* [WORK TO COMPLETE]:
Please rewrite the lines of every record below, switching "scientific name" to "species" and keeping everything else the same. Leave the pictures out of your answer.

Data items
= = = =

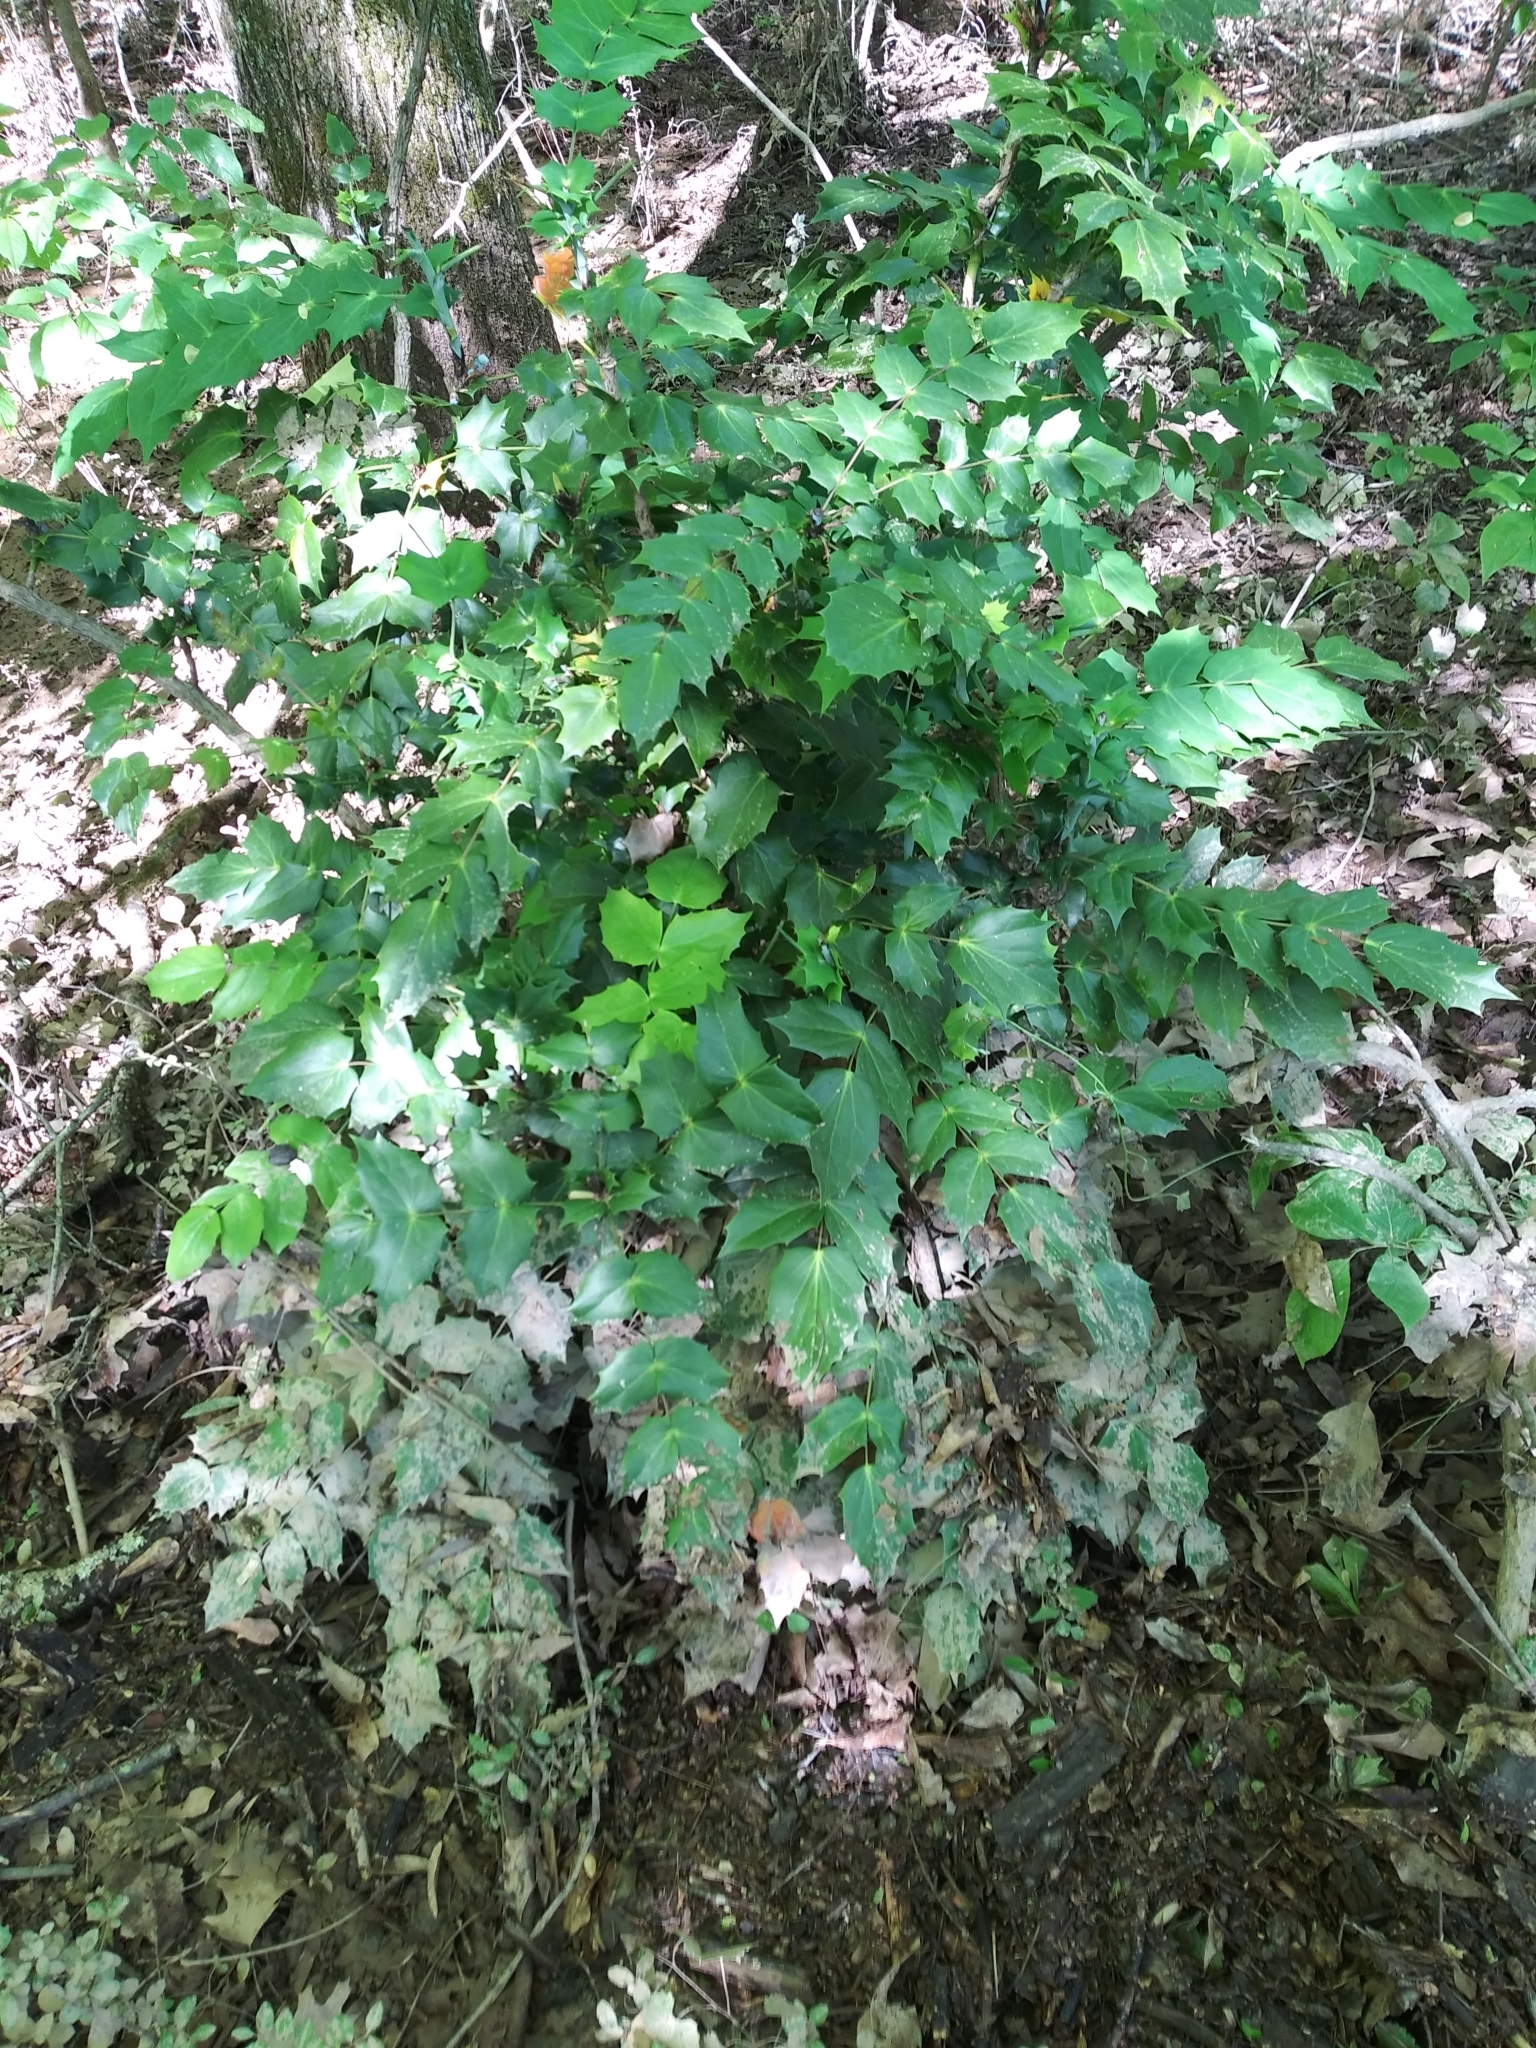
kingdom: Plantae
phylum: Tracheophyta
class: Magnoliopsida
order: Ranunculales
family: Berberidaceae
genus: Mahonia
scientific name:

= = = =

* [REPLY TO THE EXERCISE]:
kingdom: Plantae
phylum: Tracheophyta
class: Magnoliopsida
order: Ranunculales
family: Berberidaceae
genus: Mahonia
species:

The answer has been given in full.